● Consignes de l'exercice:
- 1) Modifiez l'extrait sur VoltR en le recopiant de "La question a" à "actuellement à Verrières-en-Anjou.", avec "décideurs" remplacé par "observateurs".
- 2) Répondez brièvement aux questions suivantes d'après l'extrait sur VoltR.
(a) Quelles fonctions Maxime Bleskine occupe-t-il chez VoltR ?
(b) Au cours de quelle période la levée de fonds devrait-elle probablement être clôturée ?
(c) Dans quelle commune VoltR espère-t-elle ouvrir un centre de stockage de batteries ?

● Extrait du texte:
La question a récemment agité à distance quelques décideurs : la start-up VoltR implantera-t-elle sa première grande usine en Anjou ou dans les Hauts-de-France ? La réponse est aujourd’hui sans équivoque : Nul ne le sait encore ! Car ce soutien de l’État servira en premier lieu à renforcer l’outil industriel dont elle dispose actuellement à Verrières-en-Anjou.
Renforcer l’actuelle usine de Verrières-en-Anjou
La start-up angevine, qui assure le reconditionnement de batteries au lithium, vient d’entrer parmi les lauréats du programme Première Usine soutenu par l’État. Elle souhaite à terme déployer plusieurs usines en France puis en Europe pour devenir l’un des acteurs majeurs du secteur, mais le lieu d’implantation de sa future grande usine n’est pas déterminé. "Nous allons tout d’abord concentrer nos efforts sur notre site industriel du Technocampus de Verrières-en-Anjou jusqu’à sa saturation, explique Maxime Bleskine, cofondateur et directeur général de VoltR (CA non communiqué). Nous prévoyons tout d’abord un déploiement dans la seconde halle du site. Le jour où cet outil industriel sera saturé, et si l’attraction commerciale est encourageante, il faudra trouver un autre site. Continuer de nous développer sur le Technocampus, c’est aujourd’hui notre seule certitude."
Une levée de fonds début 2026
Ce développement de VoltR à Verrières-en-Anjou devrait donc se poursuivre au moins toute l’année 2026, et les fonds alloués dans le cadre du programme Première Usine vont y contribuer. Pour autant, le projet d’une grande usine, afin de répondre à une demande que la start-up espère croissante, reste bien entendu plus que jamais à l’ordre du jour. Et pour cela, la start-up angevine prévoit toujours une levée de fonds conséquente, qu’elle devrait clôturer dans les prochains mois, probablement dans le courant du premier trimestre 2026. "Le soutien de l’État est incitatif et rassurant pour les investisseurs", reconnaît Maxime Bleskine.
Dans les prochains mois, VoltR espère également ouvrir un centre de stockage de batteries à Durtal (Maine-et-Loire). À Verrières-en-Anjou, les normes en vigueur ne lui permettent pas en effet de stocker en permanence plus d’une tonne de batteries. La start-up pourrait entreposer jusqu’à 50 tonnes de batteries sur le site durtalois qu’elle espère investir. Celui-ci entrant dans le cadre réglementaire des ICPE (Installations classées pour la protection de l’environnement), c’est un arrêté préfectoral, attendu prochainement, qui en autorisera l’ouverture.

● Section des données:

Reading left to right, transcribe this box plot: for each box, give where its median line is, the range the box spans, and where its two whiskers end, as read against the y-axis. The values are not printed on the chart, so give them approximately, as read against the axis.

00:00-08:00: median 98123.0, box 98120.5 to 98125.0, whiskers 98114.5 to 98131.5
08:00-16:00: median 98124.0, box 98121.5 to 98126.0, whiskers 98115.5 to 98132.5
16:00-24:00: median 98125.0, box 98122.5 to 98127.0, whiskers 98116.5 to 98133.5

● Exercice corrigé:
- 1)
La question a récemment agité à distance quelques observateurs : la start-up VoltR implantera-t-elle sa première grande usine en Anjou ou dans les Hauts-de-France ? La réponse est aujourd’hui sans équivoque : Nul ne le sait encore ! Car ce soutien de l’État servira en premier lieu à renforcer l’outil industriel dont elle dispose actuellement à Verrières-en-Anjou.

- 2)
(a) Il est cofondateur et directeur général de VoltR.
(b) Elle devrait probablement être clôturée dans le courant du premier trimestre 2026.
(c) VoltR espère ouvrir ce centre à Durtal, dans le Maine-et-Loire.